Data From Test Run #2:

|Model|Accuracy (Testing data)|Average Test Loss|Time|
|-|-|-|-|
|Model #1|97.95%|0.442075|5.10 minutes|
|Model #2|97.31%|0.253610|5.25 minutes|
|Model #3|98.76%|0.067962|5.28 minutes|
|Bonus   |98.78%|0.063171|6.33 minutes|


Data From Test Run #3:

|Model|Accuracy (Testing data)|Average Test Loss|Time|
|-|-|-|-|
|Model #1|97.53%|0.517097|5.57  minutes|
|Model #2|97.85%|0.375264|5.76  minutes|
|Model #3|98.99%|0.048471|5.74  minutes|
|Bonus   |98.74%|0.053674|5.84 minutes|

Average From Test Runs:

|Model|Accuracy (Testing data)|Average Test Loss|Time|
|-|-|-|-|
|Model #1|97.83%|0.472450|5.24 minutes|
|Model #2|97.39%|0.372327|5.43 minutes|
|Model #3|98.85%|0.060209|5.43 minutes|
|Bonus   |98.74%|0.060895|6.06 minutes|


Each of the models—Model #1, Model #2, Model #3, and the Bonus model—was run through a series of tests to determine their accuracy and average test loss.

Accuracy, in this context, refers to the percentage of predictions that the model got correct. For example, if a model has an accuracy of 97.85%, that means it correctly predicted the output 97.85% of the time during testing.

On the other hand, the average test loss is a measure of how well the model performs on the test dataset. A lower loss score means the model made fewer errors on the test data, indicating better performance.

When comparing the first three models, the **Model#3** performed the best.
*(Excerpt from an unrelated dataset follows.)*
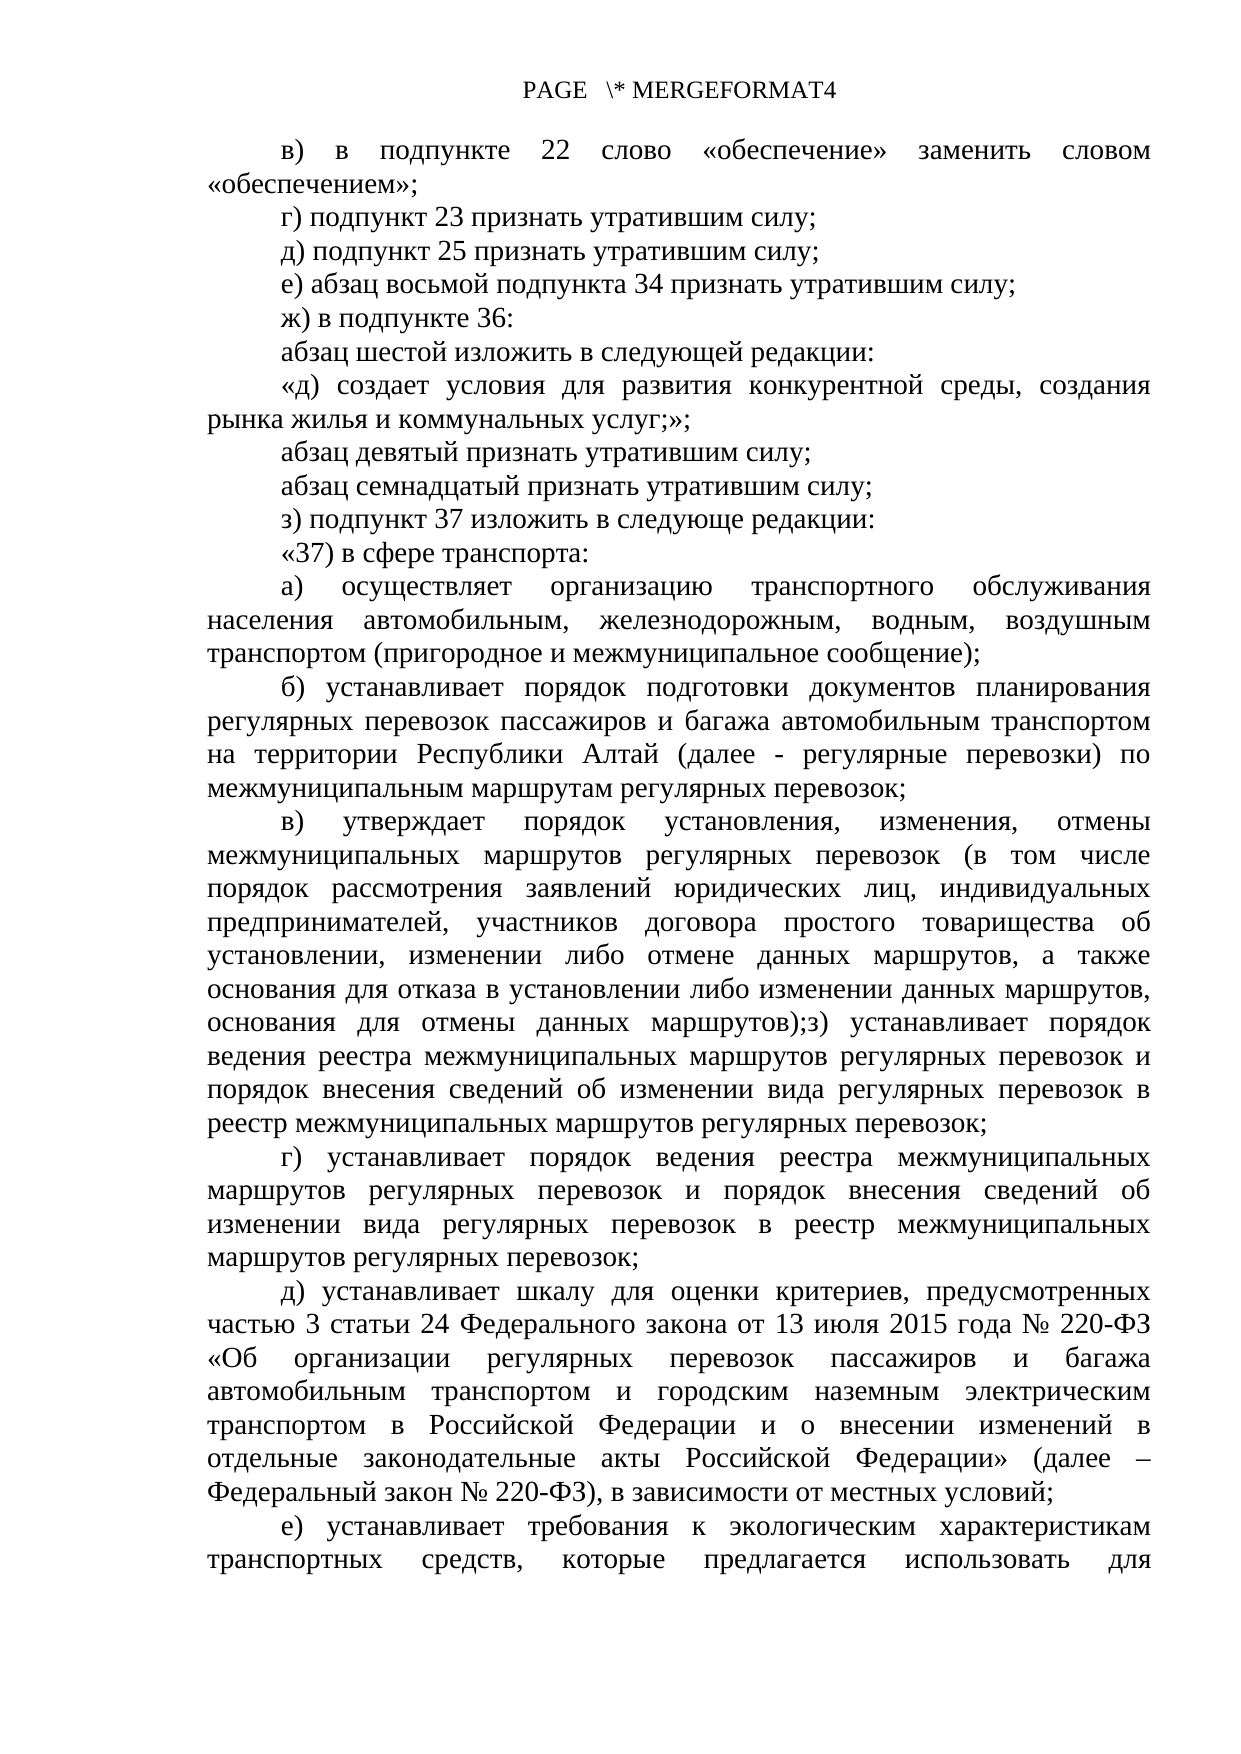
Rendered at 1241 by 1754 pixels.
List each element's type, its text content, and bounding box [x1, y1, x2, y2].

text в) утверждает порядок установления, изменения, отмены межмуниципальных маршрутов регулярных перевозок (в том числе порядок рассмотрения заявлений юридических лиц, индивидуальных предпринимателей, участников договора простого товарищества об установлении, изменении либо отмене данных маршрутов, а также основания для отказа в установлении либо изменении данных маршрутов, основания для отмены данных маршрутов);з) устанавливает порядок ведения реестра межмуниципальных маршрутов регулярных перевозок и порядок внесения сведений об изменении вида регулярных перевозок в реестр межмуниципальных маршрутов регулярных перевозок; [207, 803, 1152, 1139]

It had the highest average accuracy across all test runs (98.85%) and the lowest average test loss (0.060209). 

But when comparing the four models,including the Bonus, we see that the competition of the best model is between the Model#3 and the Bonus. The Bonus had the second highest average accuracy across all test runs (98.74%) and the second lowest average test loss (0.060895). Suggesting that this two models are the most efficient and effective of the four models in this context.

In terms of training time, all models took approximately the same amount of time to train—5 minutes each, with the outlier of the Bonus that took 6 minutes.  This means that despite their differences in performance, they all required the same time to train. This could be due to similar amount of training data used.